(PAGE EXTRACT):

------------------------

Does that mean you agree with what I wrote? Or that you disagree? Or
that you don't understand it? Or that you just don't want to think
about it?

[Rick C. Hodgin]

David,

You are always writing posts to guide me in my
endeavors. It is a good sentiment, and I wanted
to do likewise.

Your skills and knowledge are a great asset. Use
them wisely.

[Jon Elson]

rickman wrote:


> I can't seem to find it now, but someone recently posted a link to
> price/LUT vs size data in graph form. It gets a bit crowded at the
> bottom end, but appears to show there is no real price difference
> between the two brands. The data does include a very small number of
> other devices than X and A, but not enough to be useful.
>

> In fact it is interesting that the prices get very crowded at the low
> end jamming up the graph. I suggested that he present the data with a
> logarithmic Y axis or even in log-log form. Clearly competitive market
> forces at work.

------------------------

(EXCERPTED DATA):
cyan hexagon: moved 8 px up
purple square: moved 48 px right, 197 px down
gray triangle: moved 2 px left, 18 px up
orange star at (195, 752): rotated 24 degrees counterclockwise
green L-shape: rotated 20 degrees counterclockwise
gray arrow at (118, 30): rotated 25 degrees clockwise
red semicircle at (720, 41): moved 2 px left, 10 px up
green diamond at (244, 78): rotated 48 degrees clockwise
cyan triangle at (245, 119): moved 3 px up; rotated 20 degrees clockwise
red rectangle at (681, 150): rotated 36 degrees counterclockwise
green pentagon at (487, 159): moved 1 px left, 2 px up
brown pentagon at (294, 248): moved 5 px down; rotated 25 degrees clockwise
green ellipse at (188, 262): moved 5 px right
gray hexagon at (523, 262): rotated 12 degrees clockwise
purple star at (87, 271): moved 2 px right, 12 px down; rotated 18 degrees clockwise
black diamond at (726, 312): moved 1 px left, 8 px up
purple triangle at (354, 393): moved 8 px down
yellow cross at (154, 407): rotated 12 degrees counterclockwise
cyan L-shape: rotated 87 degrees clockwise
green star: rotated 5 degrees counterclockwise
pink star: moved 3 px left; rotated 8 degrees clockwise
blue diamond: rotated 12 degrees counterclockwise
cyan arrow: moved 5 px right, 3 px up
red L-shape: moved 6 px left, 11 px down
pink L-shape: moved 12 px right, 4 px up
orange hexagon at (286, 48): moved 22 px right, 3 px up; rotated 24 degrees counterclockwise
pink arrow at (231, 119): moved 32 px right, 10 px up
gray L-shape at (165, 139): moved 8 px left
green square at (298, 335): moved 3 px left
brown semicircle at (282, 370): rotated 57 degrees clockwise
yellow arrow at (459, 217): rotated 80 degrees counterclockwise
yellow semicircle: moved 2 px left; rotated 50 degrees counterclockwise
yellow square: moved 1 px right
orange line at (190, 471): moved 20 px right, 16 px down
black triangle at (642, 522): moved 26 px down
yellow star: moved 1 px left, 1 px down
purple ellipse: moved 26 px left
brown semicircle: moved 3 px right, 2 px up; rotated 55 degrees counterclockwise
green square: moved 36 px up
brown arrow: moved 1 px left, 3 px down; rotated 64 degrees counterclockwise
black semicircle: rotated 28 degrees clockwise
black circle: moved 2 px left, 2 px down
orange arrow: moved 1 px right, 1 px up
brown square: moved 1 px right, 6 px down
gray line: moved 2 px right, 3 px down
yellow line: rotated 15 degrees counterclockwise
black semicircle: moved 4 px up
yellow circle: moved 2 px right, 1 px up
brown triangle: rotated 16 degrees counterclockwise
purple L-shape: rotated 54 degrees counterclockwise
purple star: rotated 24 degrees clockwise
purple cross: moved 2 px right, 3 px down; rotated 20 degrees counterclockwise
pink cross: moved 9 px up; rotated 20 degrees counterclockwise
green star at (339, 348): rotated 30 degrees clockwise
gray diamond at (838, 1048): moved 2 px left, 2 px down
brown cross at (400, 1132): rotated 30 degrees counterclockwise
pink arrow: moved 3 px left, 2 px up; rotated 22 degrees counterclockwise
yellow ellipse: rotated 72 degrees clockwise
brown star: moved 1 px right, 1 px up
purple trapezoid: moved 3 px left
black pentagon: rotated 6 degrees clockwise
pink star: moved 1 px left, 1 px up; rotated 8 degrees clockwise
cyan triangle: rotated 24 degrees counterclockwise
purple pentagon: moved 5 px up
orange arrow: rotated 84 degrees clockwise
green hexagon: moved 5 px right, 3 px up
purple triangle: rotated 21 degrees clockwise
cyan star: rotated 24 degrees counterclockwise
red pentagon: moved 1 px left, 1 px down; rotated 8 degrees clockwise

------------------------

(DIRECTIVES):
**a.** How would you say this sentence from the forum thread in Spanish: "Your skills and knowledge are a great asset."
**b.** Can you copy the forum thread word for word between "Does that mean" and "them wisely.", inclusive?
The items aren't needed for any of this.

(SET OF ANSWERS):
**a.** Tus habilidades y conocimientos son un gran activo.

**b.**
Does that mean you agree with what I wrote? Or that you disagree? Or
that you don't understand it? Or that you just don't want to think
about it?

[Rick C. Hodgin]

David,

You are always writing posts to guide me in my
endeavors. It is a good sentiment, and I wanted
to do likewise.

Your skills and knowledge are a great asset. Use
them wisely.